Nell’immondezzaio dell’«Area vasta» di Giugliano, a ridosso della discarica della Resit bollata come «la più pericolosa di tutte» perché vi sono stati sepolti i fanghi tossici spostati dall’Acna di Cengio che stanno infettando la falda dopo aver già avvelenato in Liguria il Bormida (Beppe Fenoglio scriveva che la sua acqua aveva il «colore del sangue raggrumato»), le autorità locali hanno piazzato un campo nomadi con duecento bambini. Che giocano fra le cataste di rifiuti immondi e i pozzi da cui spurgano fumi tossici in un paesaggio da incubo.

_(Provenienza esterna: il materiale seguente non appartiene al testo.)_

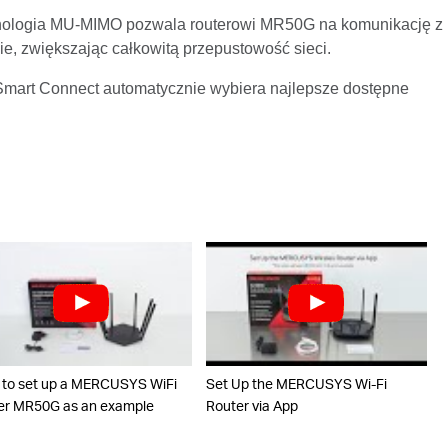
nologia MU-MIMO pozwala routerowi MR50G na komunikację z
e, zwiększając całkowitą przepustowość sieci.
Smart Connect automatycznie wybiera najlepsze dostępne
to set up a MERCUSYS WiFi
Set Up the MERCUSYS Wi-Fi
er MR50G as an example
Router via App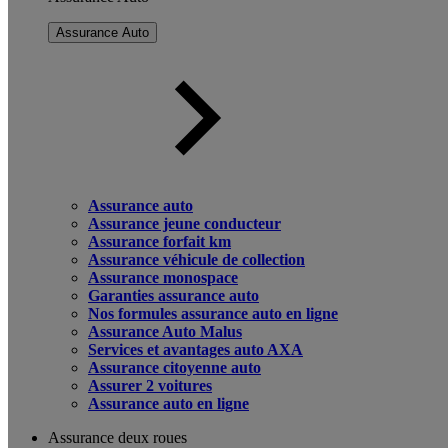
Assurance Auto
Assurance auto
Assurance jeune conducteur
Assurance forfait km
Assurance véhicule de collection
Assurance monospace
Garanties assurance auto
Nos formules assurance auto en ligne
Assurance Auto Malus
Services et avantages auto AXA
Assurance citoyenne auto
Assurer 2 voitures
Assurance auto en ligne
Assurance deux roues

Qualche chilometro più in là, a Taverna del Re, le galline di Salvatore Picone beccolano qua e là nel pollaio sul tetto incatramato della vecchia masseria del Pino assediata da sei milioni di ecoballe del deposito «provvisorio» pattume compresso più grande del pianeta. Hanno la forma rettangolare di immensi sarcofaghi, le cataste di ecoballe. E dall’alto sembra davvero un enorme sepolcreto di enormi bare blu. Quattro chilometri e mezzo quadrati, più dell’isola di Procida, dieci volte il Vaticano, di pattume incellofanato. Che hanno inghiottito la masseria con la sua madonnina benedicente e con la masseria gli orti e le galline e la vita stessa di Picone che dice di aspettare il giorno in cui, chissà, gli toglieranno d’intorno quei «provvisori» e spropositati sarcofaghi. Ma lo vedrà mai, quel giorno?